Contributing a Multiprocess Memory Profiler

In this post I wanted to catalog the process of an open source contribution I was a part of, which added a feature to the memory profiler Python library by Fabian Pedregosa and Philippe Gervais. It’s a quick story to tell but took over a year to complete, and I learned a lot from the process. I hope that the story is revealing, particularly to first time contributors and shows that even folks that have been doing this for a long time still have to find ways to positively approach collaboration in an open source environment. I also think it’s a fairly standard example of how contributions work in practice and perhaps this story will help us all think about how to better approach the pull request process.

The bottom line is that a feature that was relatively quick to prototype took a long time to get included into the main code, even though there was a lot of interest. The hangup involved all the normal excuses (too busy, worried the code wasn’t good enough, etc.) but in the end it was effective, clear, and positive communication that finally made things come together. Here’s how it went down in timeline form:

So let me break down what happened here and do a bit of a post-mortem. First, I had a problem that I wanted to solve with an existing, popular, and well-used codebase (namely track the memory usage of child processes independently to the main process). I thought there must be a way to do this, and while there was a solution to a variant of my problem, there was no direct solution.

Next, I decided to fix the problem and start a conversation.
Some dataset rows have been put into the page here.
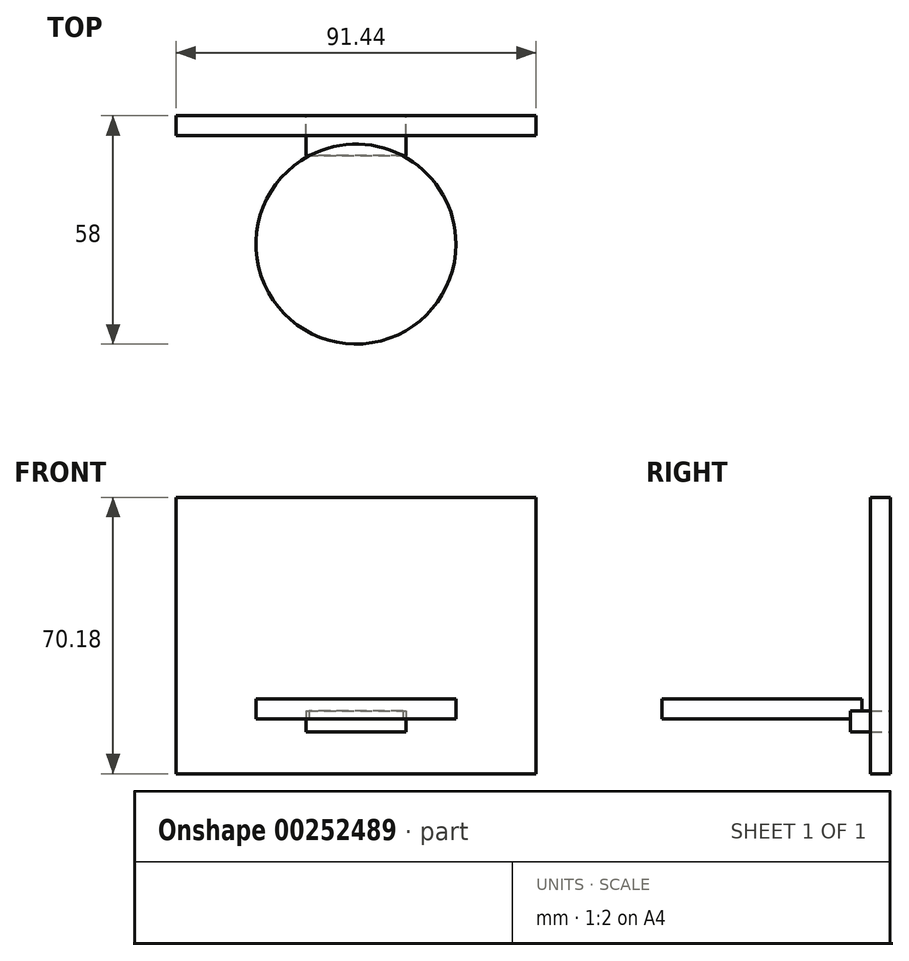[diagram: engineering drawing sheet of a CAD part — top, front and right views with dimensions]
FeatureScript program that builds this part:
annotation { "Feature Type Name" : "Feature", "Feature Type Description" : "" }
export const myFeature = defineFeature(function(context is Context, id is Id, definition is map)
    precondition{}
    {
        {
            var Q0;
            Q0=qCreatedBy(makeId("Front.planeOp"),FACE);
            var sketch = newSketch(context, id + "F0", { "sketchPlane" : qUnion([Q0])});
            skLineSegment(sketch, "E0.bottom", {"start": v(-45.72, 56.26) * mm, "end": v(45.72, 56.26) * mm});
            skLineSegment(sketch, "E0.top", {"start": v(-45.72, -13.92) * mm, "end": v(45.72, -13.92) * mm});
            skLineSegment(sketch, "E0.left", {"start": v(-45.72, 56.26) * mm, "end": v(-45.72, -13.92) * mm});
            skLineSegment(sketch, "E0.right", {"start": v(45.72, 56.26) * mm, "end": v(45.72, -13.92) * mm});
            skSolve(sketch);
        }
        {
            var Q0;
            Q0 = qSketchRegion(id + "F0", true);
            extrude(context, id + "F1", {"entities" : qUnion([Q0]), "depth" : 5.08 * mm});
        }
        {
            var Q0;
            Q0=qCreatedBy(makeId("Front.planeOp"),FACE);
            var sketch = newSketch(context, id + "F2", { "sketchPlane" : qUnion([Q0])});
            skLineSegment(sketch, "E1.bottom", {"start": v(-12.7, 2.04) * mm, "end": v(12.7, 2.04) * mm});
            skLineSegment(sketch, "E1.top", {"start": v(-12.7, -3.28) * mm, "end": v(12.7, -3.28) * mm});
            skLineSegment(sketch, "E1.left", {"start": v(-12.7, 2.04) * mm, "end": v(-12.7, -3.28) * mm});
            skLineSegment(sketch, "E1.right", {"start": v(12.7, 2.04) * mm, "end": v(12.7, -3.28) * mm});
            skSolve(sketch);
        }
        {
            var Q0;
            Q0 = qSketchRegion(id + "F2", true);
            extrude(context, id + "F3", {"entities" : qUnion([Q0]), "depth" : 10.16 * mm});
        }
        {
            var Q0;
            Q0=qCreatedBy(makeId("Top.planeOp"),FACE);
            var sketch = newSketch(context, id + "F4", { "sketchPlane" : qUnion([Q0])});
            skCircle(sketch, "E2", {"center": v(0, -32.6) * mm, "radius": 25.4 * mm});
            skSolve(sketch);
        }
        {
            var Q0;
            Q0 = qSketchRegion(id + "F4", true);
            extrude(context, id + "F5", {"entities" : qUnion([Q0]), "operationType" : NewBodyOperationType.ADD, "depth" : 5.08 * mm});
        }
        {
            var Q0;
            Q0=qCreatedBy(makeId("Top.planeOp"),FACE);
            var sketch = newSketch(context, id + "F6", { "sketchPlane" : qUnion([Q0])});
            skLineSegment(sketch, "E3", {"start": v(0, -7.2) * mm, "end": v(0, -57.95) * mm});
            skLineSegment(sketch, "E4", {"start": v(0, -57.95) * mm, "end": v(0, -32.58) * mm});
            skCircle(sketch, "E5", {"center": v(0, -32.58) * mm, "radius": 21.87 * mm});
            skSolve(sketch);
        }
        {
            var Q0;
            Q0 = qSketchRegion(id + "F6", true);
            extrude(context, id + "F7", {"entities" : qUnion([Q0]), "operationType" : NewBodyOperationType.REMOVE, "oppositeDirection" : true, "depth" : 5.08 * mm});
        }
    });
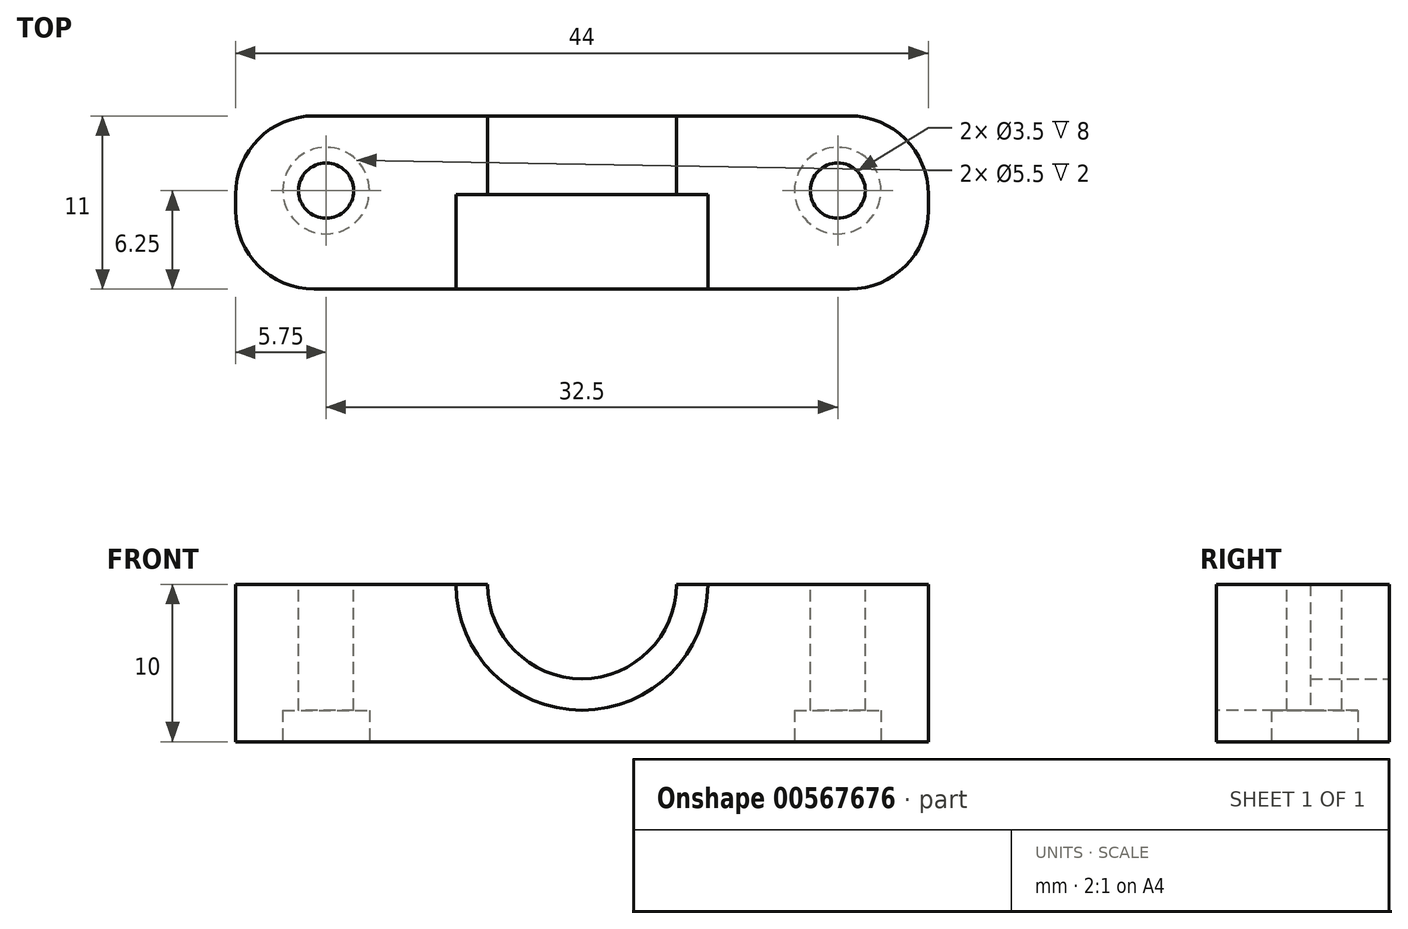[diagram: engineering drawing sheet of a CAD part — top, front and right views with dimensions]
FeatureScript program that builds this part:
annotation { "Feature Type Name" : "Feature", "Feature Type Description" : "" }
export const myFeature = defineFeature(function(context is Context, id is Id, definition is map)
    precondition{}
    {
        {
            var Q0;
            Q0=qCreatedBy(makeId("Top.planeOp"),FACE);
            var sketch = newSketch(context, id + "F0", { "sketchPlane" : qUnion([Q0])});
            skLineSegment(sketch, "E0.bottom", {"start": v(0, 0) * mm, "end": v(40, 0) * mm});
            skLineSegment(sketch, "E0.top", {"start": v(0, 11) * mm, "end": v(40, 11) * mm});
            skLineSegment(sketch, "E0.left", {"start": v(0, 0) * mm, "end": v(0, 11) * mm});
            skLineSegment(sketch, "E0.right", {"start": v(40, 0) * mm, "end": v(40, 11) * mm});
            skSolve(sketch);
        }
        {
            var Q0;
            Q0=qSketchRegion(id+"F0",true);
            extrude(context, id + "F1", {"entities" : qUnion([Q0]), "depth" : 10 * mm});
        }
        {
            var Q0;
            Q0=makeQuery(id+"F1.opExtrude","SWEPT_FACE",FACE,{"disambiguationData":[OSD([sQuery(id+"F0.wireOp",EDGE,"E0.bottom")])]});
            var sketch = newSketch(context, id + "F2", { "sketchPlane" : qUnion([Q0])});
            skCircle(sketch, "E1", {"center": v(20, 10) * mm, "radius": 8 * mm});
            skSolve(sketch);
        }
        {
            var Q0;
            Q0=qSketchRegion(id+"F2",true);
            extrude(context, id + "F3", {"entities" : qUnion([Q0]), "operationType" : NewBodyOperationType.REMOVE, "oppositeDirection" : true, "depth" : 6 * mm});
        }
        {
            var Q0;
            Q0=makeQuery(id+"F1.opExtrude","SWEPT_FACE",FACE,{"disambiguationData":[OSD([sQuery(id+"F0.wireOp",EDGE,"E0.top")])]});
            var sketch = newSketch(context, id + "F4", { "sketchPlane" : qUnion([Q0])});
            skCircle(sketch, "E2", {"center": v(-20, 10) * mm, "radius": 6 * mm});
            skSolve(sketch);
        }
        {
            var Q0;
            Q0=qSketchRegion(id+"F4",true);
            extrude(context, id + "F5", {"entities" : qUnion([Q0]), "operationType" : NewBodyOperationType.REMOVE, "oppositeDirection" : true, "depth" : 6 * mm});
        }
        {
            var Q0;
            Q0=makeQuery(id+"F1.opExtrude","SWEPT_FACE",FACE,{"disambiguationData":[OSD([sQuery(id+"F0.wireOp",EDGE,"E0.left")])]});
            var sketch = newSketch(context, id + "F6", { "sketchPlane" : qUnion([Q0])});
            skLineSegment(sketch, "E3.bottom", {"start": v(-11, 0) * mm, "end": v(0, 0) * mm});
            skLineSegment(sketch, "E3.top", {"start": v(-11, 10) * mm, "end": v(0, 10) * mm});
            skLineSegment(sketch, "E3.left", {"start": v(-11, 0) * mm, "end": v(-11, 10) * mm});
            skLineSegment(sketch, "E3.right", {"start": v(0, 0) * mm, "end": v(0, 10) * mm});
            skSolve(sketch);
        }
        {
            var Q0;
            Q0=qSketchRegion(id+"F6",true);
            extrude(context, id + "F7", {"entities" : qUnion([Q0]), "operationType" : NewBodyOperationType.ADD, "depth" : 2 * mm});
        }
        {
            var Q0;
            Q0=makeQuery(id+"F1.opExtrude","SWEPT_FACE",FACE,{"disambiguationData":[OSD([sQuery(id+"F0.wireOp",EDGE,"E0.right")])]});
            var sketch = newSketch(context, id + "F8", { "sketchPlane" : qUnion([Q0])});
            skLineSegment(sketch, "E4.bottom", {"start": v(11, 10) * mm, "end": v(0, 10) * mm});
            skLineSegment(sketch, "E4.top", {"start": v(11, 0) * mm, "end": v(0, 0) * mm});
            skLineSegment(sketch, "E4.left", {"start": v(11, 10) * mm, "end": v(11, 0) * mm});
            skLineSegment(sketch, "E4.right", {"start": v(0, 10) * mm, "end": v(0, 0) * mm});
            skSolve(sketch);
        }
        {
            var Q0;
            Q0=qSketchRegion(id+"F8",true);
            extrude(context, id + "F9", {"entities" : qUnion([Q0]), "operationType" : NewBodyOperationType.ADD, "depth" : 2 * mm});
        }
        {
            var Q0;
            Q0=makeQuery(id+"F9.opExtrude","CAP_EDGE",EDGE,{"disambiguationData":[OSD([sQuery(id+"F8.wireOp",EDGE,"E4.left")])],"isStart":false});
            var Q1;
            Q1=makeQuery(id+"F9.opExtrude","CAP_EDGE",EDGE,{"disambiguationData":[OSD([sQuery(id+"F8.wireOp",EDGE,"E4.right")])],"isStart":false});
            var Q2;
            Q2=makeQuery(id+"F7.opExtrude","CAP_EDGE",EDGE,{"disambiguationData":[OSD([sQuery(id+"F6.wireOp",EDGE,"E3.left")])],"isStart":false});
            var Q3;
            Q3=makeQuery(id+"F7.opExtrude","CAP_EDGE",EDGE,{"disambiguationData":[OSD([sQuery(id+"F6.wireOp",EDGE,"E3.right")])],"isStart":false});
            fillet(context, id + "F10", {"entities" : qUnion([Q0, Q1, Q2, Q3]), "radius" : 5 * mm, "tangentPropagation" : true, "allowEdgeOverflow" : false});
        }
        {
            var Q0;
            {var subQ0=sQuery(id+"F0.wireOp",EDGE,"E0.bottom");var subQ1=sQuery(id+"F0.wireOp",EDGE,"E0.top");var subQ2=sQuery(id+"F0.wireOp",EDGE,"E0.left");Q0=makeQuery(id+"F5.boolean.opBoolean","SPLIT",FACE,{"disambiguationData":[TD([makeQuery(id+"F1.opExtrude","SWEPT_FACE",FACE,{"disambiguationData":[OSD([subQ2])]})])],"derivedFrom":makeQuery(id+"F1.opExtrude","CAP_FACE",FACE,{"disambiguationData":[OSD([subQ0,subQ1,subQ2,sQuery(id+"F0.wireOp",EDGE,"E0.right")])],"isStart":false})});}
            var sketch = newSketch(context, id + "F11", { "sketchPlane" : qUnion([Q0])});
            skCircle(sketch, "E5", {"center": v(3.75, 6.25) * mm, "radius": 1.75 * mm});
            skCircle(sketch, "E6", {"center": v(36.25, 6.25) * mm, "radius": 1.75 * mm});
            skSolve(sketch);
        }
        {
            var Q0;
            Q0=qSketchRegion(id+"F11",true);
            extrude(context, id + "F12", {"entities" : qUnion([Q0]), "operationType" : NewBodyOperationType.REMOVE, "oppositeDirection" : true, "depth" : 25 * mm});
        }
        {
            var Q0;
            Q0=makeQuery(id+"F9.boolean.opBoolean","MERGE",FACE,{"derivedFrom":[makeQuery(id+"F7.boolean.opBoolean","MERGE",FACE,{"derivedFrom":[makeQuery(id+"F1.opExtrude","CAP_FACE",FACE,{"disambiguationData":[OSD([sQuery(id+"F0.wireOp",EDGE,"E0.bottom"),sQuery(id+"F0.wireOp",EDGE,"E0.top"),sQuery(id+"F0.wireOp",EDGE,"E0.left"),sQuery(id+"F0.wireOp",EDGE,"E0.right")])],"isStart":true}),makeQuery(id+"F7.opExtrude","SWEPT_FACE",FACE,{"disambiguationData":[OSD([sQuery(id+"F6.wireOp",EDGE,"E3.bottom")])]})]}),makeQuery(id+"F9.opExtrude","SWEPT_FACE",FACE,{"disambiguationData":[OSD([sQuery(id+"F8.wireOp",EDGE,"E4.top")])]})]});
            var sketch = newSketch(context, id + "F13", { "sketchPlane" : qUnion([Q0])});
            skCircle(sketch, "E7.0", {"center": v(3.75, -6.25) * mm, "radius": 2.75 * mm});
            skCircle(sketch, "E8.0", {"center": v(36.25, -6.25) * mm, "radius": 2.75 * mm});
            skSolve(sketch);
        }
        {
            var Q0;
            Q0=makeQuery(id+"F13.imprint","IMPRINT",FACE,{"disambiguationData":[TD([[makeQuery(id+"F13.imprint","IMPRINT",EDGE,{"derivedFrom":sQuery(id+"F13.wireOp",EDGE,"E7.0")}),1.0]])]});
            var Q1;
            Q1=makeQuery(id+"F13.imprint","IMPRINT",FACE,{"disambiguationData":[TD([[makeQuery(id+"F13.imprint","IMPRINT",EDGE,{"derivedFrom":sQuery(id+"F13.wireOp",EDGE,"E8.0")}),1.0]])]});
            extrude(context, id + "F14", {"entities" : qUnion([Q0, Q1]), "operationType" : NewBodyOperationType.REMOVE, "oppositeDirection" : true, "depth" : 2 * mm, "offsetDistance" : 25 * mm});
        }
    });
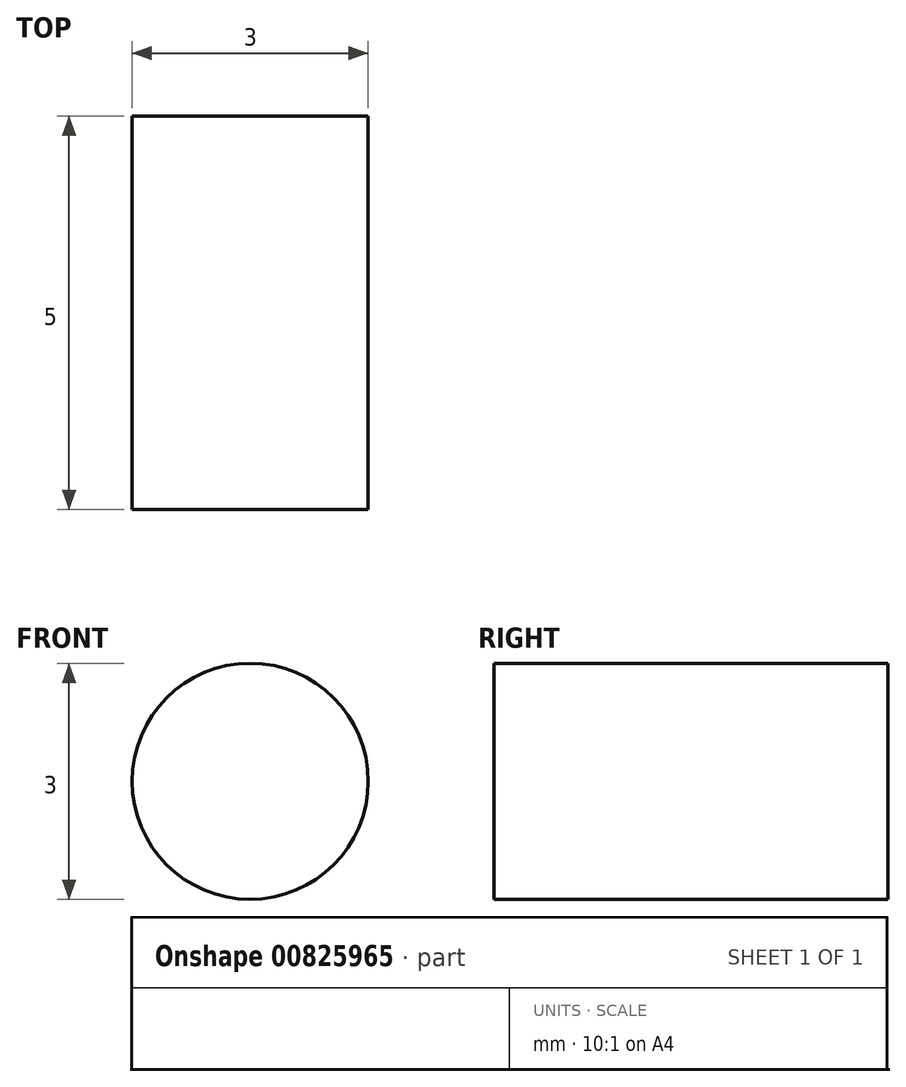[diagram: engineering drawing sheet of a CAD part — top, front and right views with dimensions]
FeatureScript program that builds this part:
annotation { "Feature Type Name" : "Feature", "Feature Type Description" : "" }
export const myFeature = defineFeature(function(context is Context, id is Id, definition is map)
    precondition{}
    {
        {
            var Q0;
            Q0=qCreatedBy(makeId("Front.planeOp"),FACE);
            var sketch = newSketch(context, id + "F0", { "sketchPlane" : qUnion([Q0])});
            skCircle(sketch, "E0", {"center": v(0, 0) * mm, "radius": 1.5 * mm});
            skSolve(sketch);
        }
        {
            var Q0;
            Q0 = qSketchRegion(id + "F0", true);
            extrude(context, id + "F1", {"entities" : qUnion([Q0]), "depth" : 5 * mm, "offsetDistance" : 25 * mm});
        }
    });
I was able to (relatively quickly) create a concept that solved my problem. In fact, it worked so well that I used that solution for a little under a year. I thought that by maintaining my solution in my fork, other folks were able to leverage it.

However, there was a problem: I wasn’t able to contribute back to the main library. So let’s look at what held me back:

  1. The changes to the primary module were modest but the changes to the implementation were drastic
  2. Fear that I had broken something unrelated since there weren’t a lot of tests
  3. Style clash: how I write code is different from how this module is constructed.
  4. It was easier for me to write my proof of concept outside the original module

Specifically, I was able to make the modifications to memory_profiler.py (the library for the code base) by adding a function and modifying the control flow of the primary entry point. This felt relatively safe and non-invasive. However, modifying the command-line script, mprof required a lot more work. It was simpler and faster for me to write my own command line script, mpmprof rather than modify the original version.

Frankly, if you compare mprof and mpmprof I think it’s pretty obvious that there are two drastically different coding styles at work here. I use the argparse library, have things structured functionally rather than with if/else control syntax, have a different docstring implementation, more intermediate functions, use regular expressions for parsing, and have a bit more exception handling (just to name a few notable differences). However, I also did not have a complete implementation from the other code, nor did I completely understand all the problems the original code was trying to solve.

I thought I faced a problem about whether I should update the code to use argparse and “more modern” syntax (there was even an related pull request) or to potentially introduce breaking changes by trying to stay as close to the original as possible. I even considered forking the project and creating my own, potentially more easily maintained-by-me version. I worried that I was being a jerk by overhauling the code, or not contributing “the right way”. But really the problem was that I wasn’t engaging the authors of the library in a meaningful discussion.

So what would I do next time to solve the problem? Open a pull request as soon as possible.

Maybe I thought Fabian would go checkout my fork or maybe I let the list of barriers hold me back, but whatever the case not submitting a PR meant that I couldn’t engage the authors in a discussion about my contribution. I had heard the PR ASAP advice before, but it hasn’t been until recently that I have fully understood what GitHub and the code review tools allow you to do. Contribution is collaboration and the PR workflow helps you get there!

I haven’t fully implemented all of my changes to the code base (again, for the reasons outlined above) but now, if you run:

$ pip install -U memory_profiler
$ mprof run -M python examples/multiprocessing_example.py
$ mprof plot

You’ll get a figure that looks something similar to:

Memory Profiler Multiprocessing Example

This is great news for an oft-requested feature of a library that is well used and well maintained. For reference, if you’d like to see an example of my proof of concept, you can check out my fork, or see my version of the mprof script on Gist. However, you don’t have to worry about that gist, and can instead simply pip install memory_profiler to get access to this feature!